Bericht aus Karlsruhe
Am 30. Oktober 1938 gibt die Generalstaatsanwaltschaft Karlsruhe ihren „Lagebericht“ für die Monate August und September 1938 ab:
Über besonders bemerkenswerte Straftaten ist jeweils gemäß § 7 der Mitteilungen in Strafsachen berichtet worden. Im folgenden wird deshalb nur über die Entwicklung der Rassenschande im Oberlandesgerichtsbezirk berichtet.

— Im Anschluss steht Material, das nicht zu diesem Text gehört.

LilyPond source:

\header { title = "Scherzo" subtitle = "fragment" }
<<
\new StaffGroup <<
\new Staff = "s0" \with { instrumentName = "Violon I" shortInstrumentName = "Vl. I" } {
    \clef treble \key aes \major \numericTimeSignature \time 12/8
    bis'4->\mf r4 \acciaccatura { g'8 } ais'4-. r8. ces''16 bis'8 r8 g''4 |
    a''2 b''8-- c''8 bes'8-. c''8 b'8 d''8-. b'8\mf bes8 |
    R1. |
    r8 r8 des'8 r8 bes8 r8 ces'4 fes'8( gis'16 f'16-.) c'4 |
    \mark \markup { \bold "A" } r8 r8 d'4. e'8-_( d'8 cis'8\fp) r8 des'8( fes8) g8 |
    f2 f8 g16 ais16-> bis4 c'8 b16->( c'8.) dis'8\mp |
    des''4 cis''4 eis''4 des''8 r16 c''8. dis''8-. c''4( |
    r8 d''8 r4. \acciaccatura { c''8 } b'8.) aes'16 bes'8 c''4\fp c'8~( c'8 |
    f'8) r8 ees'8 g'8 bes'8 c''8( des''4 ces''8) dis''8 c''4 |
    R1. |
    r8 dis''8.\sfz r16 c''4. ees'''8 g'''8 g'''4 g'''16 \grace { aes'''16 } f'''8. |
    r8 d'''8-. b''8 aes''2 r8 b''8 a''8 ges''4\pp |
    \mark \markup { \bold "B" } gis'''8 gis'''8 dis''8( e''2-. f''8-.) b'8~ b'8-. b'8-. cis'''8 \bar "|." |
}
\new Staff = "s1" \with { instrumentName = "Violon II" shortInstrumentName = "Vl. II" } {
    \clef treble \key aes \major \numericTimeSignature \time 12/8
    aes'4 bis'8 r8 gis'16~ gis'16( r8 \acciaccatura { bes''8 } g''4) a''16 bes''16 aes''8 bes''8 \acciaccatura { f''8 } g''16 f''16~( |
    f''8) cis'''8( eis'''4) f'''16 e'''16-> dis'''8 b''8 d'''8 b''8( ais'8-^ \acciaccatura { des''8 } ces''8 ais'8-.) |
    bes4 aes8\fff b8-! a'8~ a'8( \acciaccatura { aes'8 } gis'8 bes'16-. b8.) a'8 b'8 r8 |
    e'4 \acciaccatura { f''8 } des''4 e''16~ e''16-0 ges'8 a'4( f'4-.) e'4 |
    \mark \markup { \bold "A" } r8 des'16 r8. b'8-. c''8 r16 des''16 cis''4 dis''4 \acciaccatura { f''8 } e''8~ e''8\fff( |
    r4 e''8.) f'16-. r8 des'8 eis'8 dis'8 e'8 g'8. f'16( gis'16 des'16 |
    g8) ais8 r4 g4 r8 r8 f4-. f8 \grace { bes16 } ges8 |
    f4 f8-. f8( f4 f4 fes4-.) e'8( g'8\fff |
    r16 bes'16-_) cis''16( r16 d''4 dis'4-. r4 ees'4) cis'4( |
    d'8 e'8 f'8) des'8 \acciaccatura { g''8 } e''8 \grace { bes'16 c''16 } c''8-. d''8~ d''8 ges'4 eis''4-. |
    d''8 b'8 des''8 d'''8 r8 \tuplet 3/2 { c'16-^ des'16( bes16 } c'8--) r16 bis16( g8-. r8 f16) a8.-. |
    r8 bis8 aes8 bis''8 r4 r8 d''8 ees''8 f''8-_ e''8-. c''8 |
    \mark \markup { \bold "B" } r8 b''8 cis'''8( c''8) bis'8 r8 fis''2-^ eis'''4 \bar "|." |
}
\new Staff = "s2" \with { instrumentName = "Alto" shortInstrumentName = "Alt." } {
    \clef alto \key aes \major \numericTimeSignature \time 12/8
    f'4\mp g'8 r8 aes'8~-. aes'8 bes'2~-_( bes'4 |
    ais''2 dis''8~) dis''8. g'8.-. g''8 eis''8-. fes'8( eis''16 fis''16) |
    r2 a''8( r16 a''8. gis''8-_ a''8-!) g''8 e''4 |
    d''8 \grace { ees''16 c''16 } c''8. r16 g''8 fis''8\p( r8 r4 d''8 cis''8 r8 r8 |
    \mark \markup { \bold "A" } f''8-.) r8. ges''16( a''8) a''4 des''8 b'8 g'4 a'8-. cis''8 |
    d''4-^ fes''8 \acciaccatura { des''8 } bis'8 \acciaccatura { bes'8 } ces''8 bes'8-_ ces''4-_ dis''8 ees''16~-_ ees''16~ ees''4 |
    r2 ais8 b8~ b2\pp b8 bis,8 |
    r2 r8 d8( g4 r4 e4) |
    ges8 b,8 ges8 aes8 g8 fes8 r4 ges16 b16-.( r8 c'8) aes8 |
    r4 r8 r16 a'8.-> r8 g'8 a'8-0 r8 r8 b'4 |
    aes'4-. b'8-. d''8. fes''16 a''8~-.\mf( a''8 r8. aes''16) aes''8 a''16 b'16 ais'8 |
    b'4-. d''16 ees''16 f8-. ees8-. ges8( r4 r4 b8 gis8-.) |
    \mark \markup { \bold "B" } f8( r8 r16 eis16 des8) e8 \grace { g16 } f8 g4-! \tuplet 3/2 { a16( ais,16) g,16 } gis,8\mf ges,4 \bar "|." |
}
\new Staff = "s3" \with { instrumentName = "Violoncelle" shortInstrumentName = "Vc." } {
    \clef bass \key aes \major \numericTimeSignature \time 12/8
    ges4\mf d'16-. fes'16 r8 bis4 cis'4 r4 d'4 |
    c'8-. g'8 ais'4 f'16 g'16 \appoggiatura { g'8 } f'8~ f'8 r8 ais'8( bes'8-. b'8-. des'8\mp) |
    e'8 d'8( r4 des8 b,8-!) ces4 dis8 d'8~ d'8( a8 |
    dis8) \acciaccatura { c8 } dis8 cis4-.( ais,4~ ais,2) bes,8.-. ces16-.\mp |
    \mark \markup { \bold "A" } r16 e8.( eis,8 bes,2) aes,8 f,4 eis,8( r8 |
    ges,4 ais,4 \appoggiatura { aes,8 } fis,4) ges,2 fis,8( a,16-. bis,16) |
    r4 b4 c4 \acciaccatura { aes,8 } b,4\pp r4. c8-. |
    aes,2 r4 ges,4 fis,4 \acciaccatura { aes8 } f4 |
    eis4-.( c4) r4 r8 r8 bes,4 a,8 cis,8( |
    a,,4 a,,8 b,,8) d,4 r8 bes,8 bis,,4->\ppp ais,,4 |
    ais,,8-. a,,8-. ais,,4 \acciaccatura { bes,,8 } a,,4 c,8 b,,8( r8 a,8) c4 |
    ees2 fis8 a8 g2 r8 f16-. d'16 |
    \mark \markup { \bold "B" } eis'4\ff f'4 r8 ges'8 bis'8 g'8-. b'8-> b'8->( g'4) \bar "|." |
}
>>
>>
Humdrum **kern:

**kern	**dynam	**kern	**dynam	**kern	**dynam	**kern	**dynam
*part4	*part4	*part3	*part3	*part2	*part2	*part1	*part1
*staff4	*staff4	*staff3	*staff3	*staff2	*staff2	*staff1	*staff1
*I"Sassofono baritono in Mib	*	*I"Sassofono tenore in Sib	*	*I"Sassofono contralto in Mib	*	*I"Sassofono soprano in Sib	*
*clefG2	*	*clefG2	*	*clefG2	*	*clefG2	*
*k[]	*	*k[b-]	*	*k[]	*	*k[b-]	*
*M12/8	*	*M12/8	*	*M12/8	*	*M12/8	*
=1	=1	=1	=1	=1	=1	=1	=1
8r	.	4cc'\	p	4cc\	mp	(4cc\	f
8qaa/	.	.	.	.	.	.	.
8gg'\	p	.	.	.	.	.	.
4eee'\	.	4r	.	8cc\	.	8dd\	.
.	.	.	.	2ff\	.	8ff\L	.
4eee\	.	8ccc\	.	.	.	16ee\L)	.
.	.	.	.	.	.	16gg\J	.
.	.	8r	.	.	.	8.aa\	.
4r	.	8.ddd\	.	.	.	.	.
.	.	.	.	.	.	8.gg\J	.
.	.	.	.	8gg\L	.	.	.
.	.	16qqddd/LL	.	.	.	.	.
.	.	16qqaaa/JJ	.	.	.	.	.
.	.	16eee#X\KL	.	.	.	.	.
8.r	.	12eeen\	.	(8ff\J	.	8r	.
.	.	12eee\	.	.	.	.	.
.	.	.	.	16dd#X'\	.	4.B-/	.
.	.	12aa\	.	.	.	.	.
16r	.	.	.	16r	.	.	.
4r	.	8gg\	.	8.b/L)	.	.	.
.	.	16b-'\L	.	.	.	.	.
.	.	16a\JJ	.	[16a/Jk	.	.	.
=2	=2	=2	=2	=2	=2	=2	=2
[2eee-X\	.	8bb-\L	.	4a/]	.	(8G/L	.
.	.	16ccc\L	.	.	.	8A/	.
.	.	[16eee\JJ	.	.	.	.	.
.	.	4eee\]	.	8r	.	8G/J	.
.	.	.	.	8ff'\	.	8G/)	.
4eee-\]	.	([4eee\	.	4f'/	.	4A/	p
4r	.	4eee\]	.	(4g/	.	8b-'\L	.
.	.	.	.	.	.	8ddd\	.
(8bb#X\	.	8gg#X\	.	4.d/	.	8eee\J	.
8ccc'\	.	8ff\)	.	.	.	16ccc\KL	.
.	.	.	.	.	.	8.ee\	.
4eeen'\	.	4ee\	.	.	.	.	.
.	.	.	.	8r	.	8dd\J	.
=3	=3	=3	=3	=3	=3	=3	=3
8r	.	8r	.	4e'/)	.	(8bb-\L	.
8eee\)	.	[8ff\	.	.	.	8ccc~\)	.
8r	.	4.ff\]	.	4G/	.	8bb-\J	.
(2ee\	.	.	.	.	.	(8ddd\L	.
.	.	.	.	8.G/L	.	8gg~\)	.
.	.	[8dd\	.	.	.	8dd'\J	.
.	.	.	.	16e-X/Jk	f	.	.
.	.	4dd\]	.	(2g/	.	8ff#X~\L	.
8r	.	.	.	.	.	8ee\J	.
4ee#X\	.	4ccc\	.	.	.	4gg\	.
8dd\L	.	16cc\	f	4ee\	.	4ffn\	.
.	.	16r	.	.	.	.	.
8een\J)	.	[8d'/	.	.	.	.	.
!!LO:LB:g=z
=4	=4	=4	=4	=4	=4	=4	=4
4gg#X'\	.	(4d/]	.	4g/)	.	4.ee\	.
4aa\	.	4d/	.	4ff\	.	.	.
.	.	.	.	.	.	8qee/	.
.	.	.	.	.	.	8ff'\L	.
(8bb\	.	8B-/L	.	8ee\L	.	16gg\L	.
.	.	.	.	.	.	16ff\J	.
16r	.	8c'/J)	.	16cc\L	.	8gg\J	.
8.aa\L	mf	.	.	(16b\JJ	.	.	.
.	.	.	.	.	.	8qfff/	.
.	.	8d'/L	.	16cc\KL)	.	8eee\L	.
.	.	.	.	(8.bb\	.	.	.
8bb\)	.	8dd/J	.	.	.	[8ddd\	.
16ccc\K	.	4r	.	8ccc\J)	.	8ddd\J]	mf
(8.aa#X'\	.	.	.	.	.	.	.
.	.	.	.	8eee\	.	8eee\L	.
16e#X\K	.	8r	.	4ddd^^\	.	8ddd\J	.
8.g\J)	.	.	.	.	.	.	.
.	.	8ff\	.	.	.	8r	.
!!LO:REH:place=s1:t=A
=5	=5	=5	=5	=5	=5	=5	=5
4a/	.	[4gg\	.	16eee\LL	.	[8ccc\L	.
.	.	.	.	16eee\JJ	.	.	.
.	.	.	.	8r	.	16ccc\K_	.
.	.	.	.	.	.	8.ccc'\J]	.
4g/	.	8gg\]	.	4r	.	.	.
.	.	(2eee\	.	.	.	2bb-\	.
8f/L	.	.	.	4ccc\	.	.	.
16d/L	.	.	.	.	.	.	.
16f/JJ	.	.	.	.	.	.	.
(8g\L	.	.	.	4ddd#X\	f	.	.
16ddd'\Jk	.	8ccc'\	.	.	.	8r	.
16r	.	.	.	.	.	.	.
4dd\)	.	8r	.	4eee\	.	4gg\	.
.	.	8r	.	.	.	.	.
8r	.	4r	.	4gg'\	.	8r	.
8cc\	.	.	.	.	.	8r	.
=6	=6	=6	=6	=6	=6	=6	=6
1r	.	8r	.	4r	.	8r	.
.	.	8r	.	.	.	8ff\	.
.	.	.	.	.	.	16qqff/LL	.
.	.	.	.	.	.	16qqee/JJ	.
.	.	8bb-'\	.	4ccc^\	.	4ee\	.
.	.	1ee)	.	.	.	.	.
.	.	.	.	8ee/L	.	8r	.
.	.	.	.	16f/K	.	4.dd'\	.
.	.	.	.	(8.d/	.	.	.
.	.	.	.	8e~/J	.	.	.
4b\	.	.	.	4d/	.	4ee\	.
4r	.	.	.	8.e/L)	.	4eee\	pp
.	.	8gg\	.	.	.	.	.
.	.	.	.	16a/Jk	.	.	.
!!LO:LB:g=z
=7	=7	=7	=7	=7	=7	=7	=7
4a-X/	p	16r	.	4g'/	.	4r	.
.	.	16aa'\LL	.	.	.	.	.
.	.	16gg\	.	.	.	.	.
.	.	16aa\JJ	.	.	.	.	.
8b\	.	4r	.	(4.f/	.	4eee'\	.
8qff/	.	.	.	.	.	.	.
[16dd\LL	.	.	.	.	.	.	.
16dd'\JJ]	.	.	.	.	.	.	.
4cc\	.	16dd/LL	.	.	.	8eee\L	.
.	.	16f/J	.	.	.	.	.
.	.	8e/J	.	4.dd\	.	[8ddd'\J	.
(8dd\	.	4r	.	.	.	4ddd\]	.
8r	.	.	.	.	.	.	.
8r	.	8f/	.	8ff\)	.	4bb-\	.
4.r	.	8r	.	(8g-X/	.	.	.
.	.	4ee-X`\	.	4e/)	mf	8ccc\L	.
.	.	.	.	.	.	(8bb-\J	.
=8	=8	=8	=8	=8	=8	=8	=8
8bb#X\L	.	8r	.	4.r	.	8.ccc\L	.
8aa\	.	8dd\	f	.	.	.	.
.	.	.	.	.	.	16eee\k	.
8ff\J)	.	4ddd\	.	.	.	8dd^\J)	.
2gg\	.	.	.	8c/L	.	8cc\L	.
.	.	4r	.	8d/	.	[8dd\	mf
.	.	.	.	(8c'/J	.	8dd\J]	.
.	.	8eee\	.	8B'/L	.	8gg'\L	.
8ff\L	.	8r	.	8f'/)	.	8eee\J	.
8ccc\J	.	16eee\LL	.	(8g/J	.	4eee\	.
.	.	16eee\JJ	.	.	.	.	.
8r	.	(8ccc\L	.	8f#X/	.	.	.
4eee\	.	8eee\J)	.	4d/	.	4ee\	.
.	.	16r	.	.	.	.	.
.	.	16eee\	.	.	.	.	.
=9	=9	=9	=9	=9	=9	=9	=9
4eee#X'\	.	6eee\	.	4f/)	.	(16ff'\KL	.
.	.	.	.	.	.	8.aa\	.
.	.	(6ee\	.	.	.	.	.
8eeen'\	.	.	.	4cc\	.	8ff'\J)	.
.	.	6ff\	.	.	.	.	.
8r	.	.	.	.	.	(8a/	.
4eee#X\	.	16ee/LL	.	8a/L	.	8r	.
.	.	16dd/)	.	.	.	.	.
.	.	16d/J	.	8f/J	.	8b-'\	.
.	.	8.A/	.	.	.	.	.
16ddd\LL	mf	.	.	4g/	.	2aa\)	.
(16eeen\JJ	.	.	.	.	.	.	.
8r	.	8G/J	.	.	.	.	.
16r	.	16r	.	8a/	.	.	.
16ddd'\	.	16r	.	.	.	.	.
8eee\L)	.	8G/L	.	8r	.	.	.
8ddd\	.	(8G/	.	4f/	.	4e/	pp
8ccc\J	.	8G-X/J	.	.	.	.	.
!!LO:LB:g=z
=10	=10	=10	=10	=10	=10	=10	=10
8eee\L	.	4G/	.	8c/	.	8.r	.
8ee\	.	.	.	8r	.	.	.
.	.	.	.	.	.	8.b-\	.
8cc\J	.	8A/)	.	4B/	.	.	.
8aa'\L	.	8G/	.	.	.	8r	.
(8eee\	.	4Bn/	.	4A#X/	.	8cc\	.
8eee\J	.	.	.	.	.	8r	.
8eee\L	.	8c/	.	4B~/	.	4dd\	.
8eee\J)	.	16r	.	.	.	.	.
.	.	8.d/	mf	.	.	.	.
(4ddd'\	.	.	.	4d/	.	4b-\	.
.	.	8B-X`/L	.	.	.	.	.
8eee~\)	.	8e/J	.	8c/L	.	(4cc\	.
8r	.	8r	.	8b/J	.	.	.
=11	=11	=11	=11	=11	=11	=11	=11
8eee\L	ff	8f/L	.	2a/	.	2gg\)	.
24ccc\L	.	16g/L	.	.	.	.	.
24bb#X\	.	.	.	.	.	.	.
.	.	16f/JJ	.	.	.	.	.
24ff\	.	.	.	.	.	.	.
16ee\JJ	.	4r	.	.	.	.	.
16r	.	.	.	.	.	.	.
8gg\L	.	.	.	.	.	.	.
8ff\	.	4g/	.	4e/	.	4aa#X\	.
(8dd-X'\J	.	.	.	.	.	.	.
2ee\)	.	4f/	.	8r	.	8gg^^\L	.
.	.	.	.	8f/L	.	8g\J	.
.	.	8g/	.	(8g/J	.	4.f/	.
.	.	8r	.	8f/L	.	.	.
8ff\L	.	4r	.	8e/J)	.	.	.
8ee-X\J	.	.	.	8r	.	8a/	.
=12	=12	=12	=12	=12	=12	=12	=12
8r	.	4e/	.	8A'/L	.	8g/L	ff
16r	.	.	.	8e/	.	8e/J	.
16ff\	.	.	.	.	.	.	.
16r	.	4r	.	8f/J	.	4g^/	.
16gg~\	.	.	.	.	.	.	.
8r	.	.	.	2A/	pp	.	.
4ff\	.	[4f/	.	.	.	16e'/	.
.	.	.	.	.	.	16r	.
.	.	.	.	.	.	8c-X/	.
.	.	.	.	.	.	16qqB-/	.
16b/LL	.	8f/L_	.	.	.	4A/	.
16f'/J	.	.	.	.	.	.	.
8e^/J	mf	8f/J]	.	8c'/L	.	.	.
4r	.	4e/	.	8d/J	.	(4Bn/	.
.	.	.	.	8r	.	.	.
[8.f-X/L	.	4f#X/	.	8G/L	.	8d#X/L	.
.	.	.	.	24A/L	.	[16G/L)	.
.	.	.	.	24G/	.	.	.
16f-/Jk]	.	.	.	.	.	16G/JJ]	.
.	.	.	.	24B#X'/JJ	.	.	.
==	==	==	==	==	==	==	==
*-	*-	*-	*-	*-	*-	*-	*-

Es ist hier im ganzen betrachtet eine weitere Abnahme der Neuanzeigen zu beobachten. Die Oberstaatsanwälte in Konstanz, Waldshut, Freiburg, Offenburg und Mosbach berichten für die Berichtsmonate keine Neuanzeigen wegen Rassenschande. Der Oberstaatsanwalt in Karlsruhe berichtet von drei Neuanzeigen wegen Rassenschande gegenüber einer in der Vorberichtszeit. Der Erste Staatsanwalt in Pforzheim hat das einzige bei ihm in der Berichtszeit anhängige Verfahren wegen Rassenschande zuständigkeitshalber an den Oberstaatsanwalt beim Landgericht in Heidelberg abgegeben, der nichts von weiteren Neuanzeigen wegen Rassenschande berichtet. Der Oberstaatsanwalt in Mannheim berichtet auch diesmal (vgl. den letzten Lagebericht vom 13. September 1938 ) nur von einem neuen Verfahren wegen Rassenschande, das allerdings wegen der Hartnäckigkeit des rasseschänderischen Willens bemerkenswert ist. Der 49jährige deutschblütige Schuhmacher [N.N.a] wurde durch Urteil der Strafkammer Mannheim vom 17. August 1936 wegen Rassenschande mit einer Jüdin, zu der er bereits seit Frühjahr 1934 Beziehungen unterhielt, sowie wegen Beamtenbeleidigung und Widerstands zu einer Gefängnisstrafe von einem Jahr und sieben Monaten, abzüglich zwei Monaten Untersuchungshaft, verurteilt. Er hatte diese Strafe am 17. Januar 1938 verbüßt. Nach der Entlassung aus der Strafhaft hat er sofort wieder seine Beziehungen zu der Jüdin, wegen deren er bereits verurteilt worden war, aufgenommen und mit ihr in den Monaten Juni und Juli 1938 von neuem wiederholt geschlechtlich verkehrt (Verfahren Js 238/38). Abschrift der Anklage ist bereits dorthin unterm 19. September 1938 vorgelegt worden. Inzwischen ist [N.N.a] durch Urteil der Strafkammer Mannheim vom 4. Oktober 1938 (I Kls. 26/38) wegen Rassenschande zu zwei Jahren sechs Monaten Zuchthaus, abzüglich sieben Wochen Untersuchungshaft und zu fünf Jahren Ehrverlust verurteilt worden. Der im letzten Lagebericht vom 13. September 1938 erwähnte jüdische Rassenschänder [N.N.b] hat sich nach Zustellung der Anklageschrift am 22. August 1938 durch Selbstmord der Aburteilung entzogen (6 Js 205/38).